It’s been exactly a year since my family and I packed up the parsonage, dropped the car off at the freight yard, and departed from the Long Beach Airport at the height of jacaranda season. We had tickets for a one-way flight to Chicago (one made quite memorable by my scrambling to get my last Called and Sent column written by deadline). We left California because we wanted to. My husband and I are both deeply Midwestern, and eight years in Los Angeles County was enough for us.
But we also left California because we were called. I felt the spiritual equivalent of an electric shock when I read the classified ad in the back of the Christian Century describing an associate ministry position in a suburb of Chicago. I paid attention; such jolts of knowing are few and far between. My gut-level response was confirmed throughout the long discernment process, and to my great relief and joy, the search committee came to the same conclusion.

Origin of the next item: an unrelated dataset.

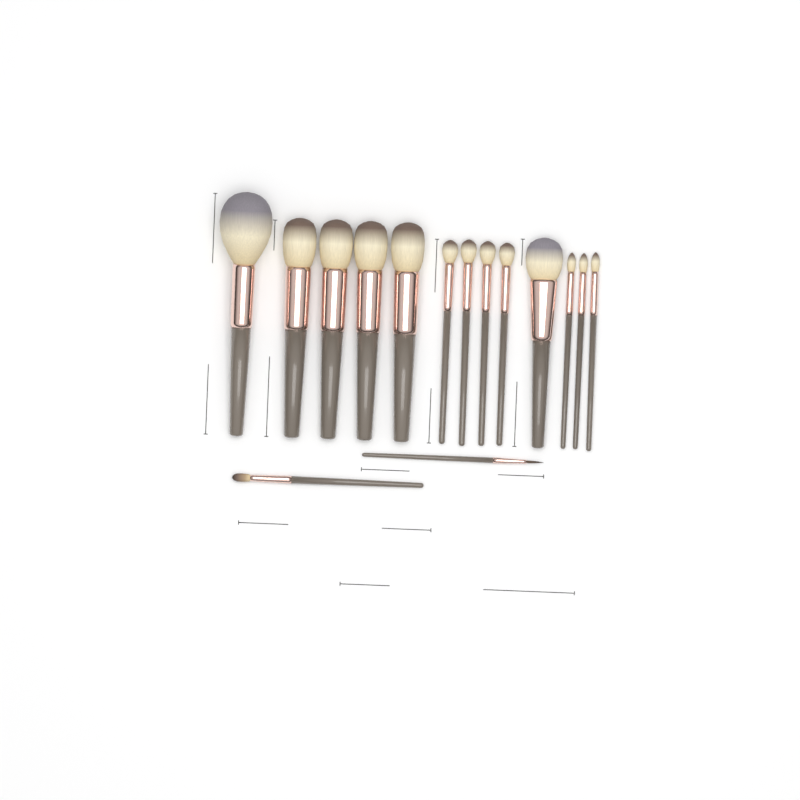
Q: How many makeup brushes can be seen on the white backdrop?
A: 15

As much as I loath to employ the Dickensian cliche, the move encompassed the best and worst of times. Being called to Western Springs meant being called away from Redondo Beach. Being called to become the associate minister of a large congregation meant being called away from my role as the solo pastor of a congregation not much larger than many extended families. Being called to serve these
people meant being called away from serving those
people. And I loved those people. I still do. And yet I still haven’t figured out how to live that love for them, from afar, as their former pastor. I’m supposed to stay out of the way to honor their new ministry - let alone their new minister (a remarkably gifted and well-suited interim, for the record). I miss them, and I miss being their pastor, and I always will.

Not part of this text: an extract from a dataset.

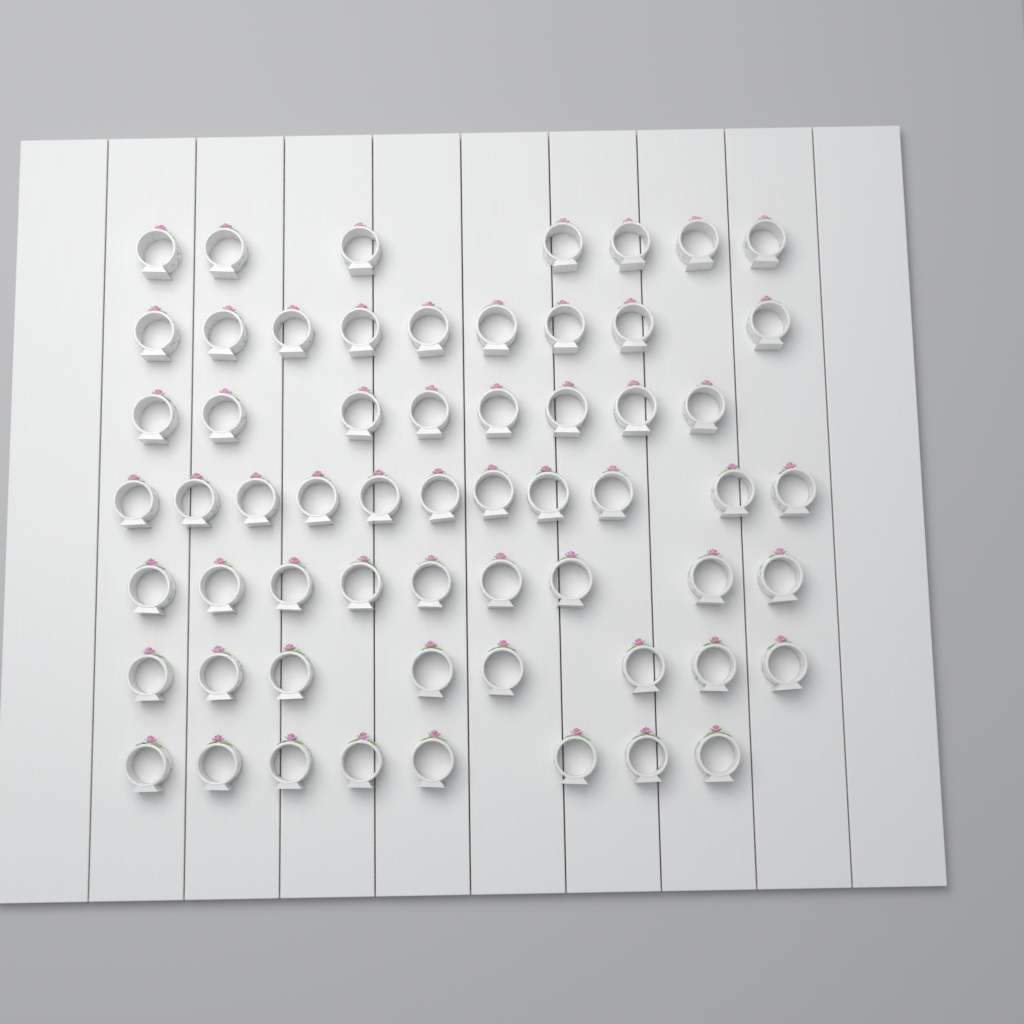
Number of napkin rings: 60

But. I hesitate to even utter that “but,” as I once was told that the reader will presume that it nullifies everything preceding it. Please don’t presume that. What I claim is true: I miss them, and I miss being their pastor, and I always will... but I have never once doubted that this prayerfully discerned call was the right thing for me and for my family. Professionally and personally, I can’t fathom a more perfectly fitting context for ministry. If you’d told me in seminary that I’d end up happily employed as an associate, I would have laughed in your face. I fancied myself too much of a firecracker to work under a supervising pastor - that, and if I failed, I didn’t want any other professionals in the room to witness my fall. After five years of the often isolating experience of solo ministry, I’m reveling in the experience of having colleagues down the hall. I still think I’m probably too much of a firecracker to work under most supervising pastors, so I’m profoundly grateful to have a senior colleague who is, in addition to being a great boss, an excellent mentor and friend. Much of the work I do here is fundamentally the same as the work I did there - leading worship, offering pastoral care, facilitating conversations about the intersection of the Word and the world. Here, though, I’m not the liaison to every committee, and the buck mercifully passes by my door. I’m aware that all too many associate ministry job descriptions are essentially comprised of the tasks the senior pastor doesn’t want to do. That I experience as much - if not more - freedom as an associate as I did as a solo pastor is a blessing for which I give thanks, and a grace I try to honor. All that, and I love these new people, too. I still don’t know them all - there are so many! - but we are building relationships that I hope shall last for a good long time.
And in the meantime, I cling to the memories of my time at the little church by the Pacific. This week, to commemorate the year that has stretched between us, I finally watched the video recorded my last week in Redondo Beach. Our volunteer videographer had set his camera up during the farewell potluck so that members could stop by and record their goodbyes. The messages are lovely, and the in-between moments are downright invaluable. There’s at least a half an hour of potluck footage, people moving down the buffet table, eyes widening at the impressive dessert selection, stopping to chat with their sisters and brothers in Christ. At one point in the video, I notice a dear elder named Elaine struggling to balance her walker and her paper plate. I pop up to carry her plate back to her table. Elaine passed away last fall, the first saint to move on up in glory after my departure. I took it hard. Watching that video, and our exchange that I’d forgotten, I was reminded that we will be reunited. Even if I never do figure out how to play the role of former pastor comfortably, even if my heart never fully heals from the sorrow of having been called away from that place, the faith we shared proclaims that there will be a messianic banquet, a resurrection feast.
I think it’s going to look an awful lot like a church potluck.